> _Directions for this task_: Pull out every line below that contains the word "Aannemer".

> _Extracted entries_:
____
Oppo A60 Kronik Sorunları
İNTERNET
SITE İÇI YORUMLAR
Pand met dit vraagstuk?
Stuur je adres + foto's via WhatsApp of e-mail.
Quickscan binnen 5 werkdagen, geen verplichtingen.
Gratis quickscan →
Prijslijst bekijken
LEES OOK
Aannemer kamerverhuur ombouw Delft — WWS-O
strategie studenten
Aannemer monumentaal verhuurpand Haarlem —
____
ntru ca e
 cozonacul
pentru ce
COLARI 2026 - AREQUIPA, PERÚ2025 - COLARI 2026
____
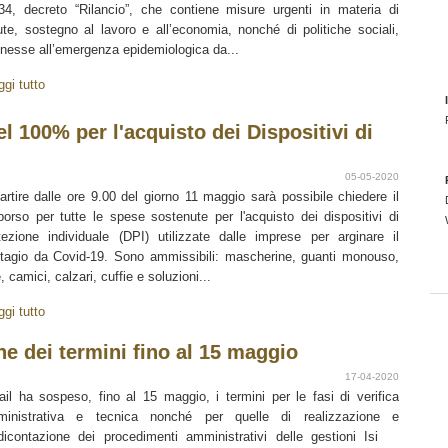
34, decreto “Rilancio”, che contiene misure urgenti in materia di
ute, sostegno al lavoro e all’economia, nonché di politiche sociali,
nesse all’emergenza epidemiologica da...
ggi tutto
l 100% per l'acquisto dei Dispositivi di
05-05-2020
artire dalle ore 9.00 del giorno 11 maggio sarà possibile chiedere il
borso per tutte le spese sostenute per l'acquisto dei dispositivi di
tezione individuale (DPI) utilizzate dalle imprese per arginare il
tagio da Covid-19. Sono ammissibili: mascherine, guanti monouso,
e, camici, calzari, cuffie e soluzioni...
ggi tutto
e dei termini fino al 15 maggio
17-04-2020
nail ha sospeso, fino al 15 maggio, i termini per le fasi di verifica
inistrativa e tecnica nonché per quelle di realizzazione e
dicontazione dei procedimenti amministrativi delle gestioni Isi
____
> _Answer box_:
Aannemer kamerverhuur ombouw Delft — WWS-O
Aannemer monumentaal verhuurpand Haarlem —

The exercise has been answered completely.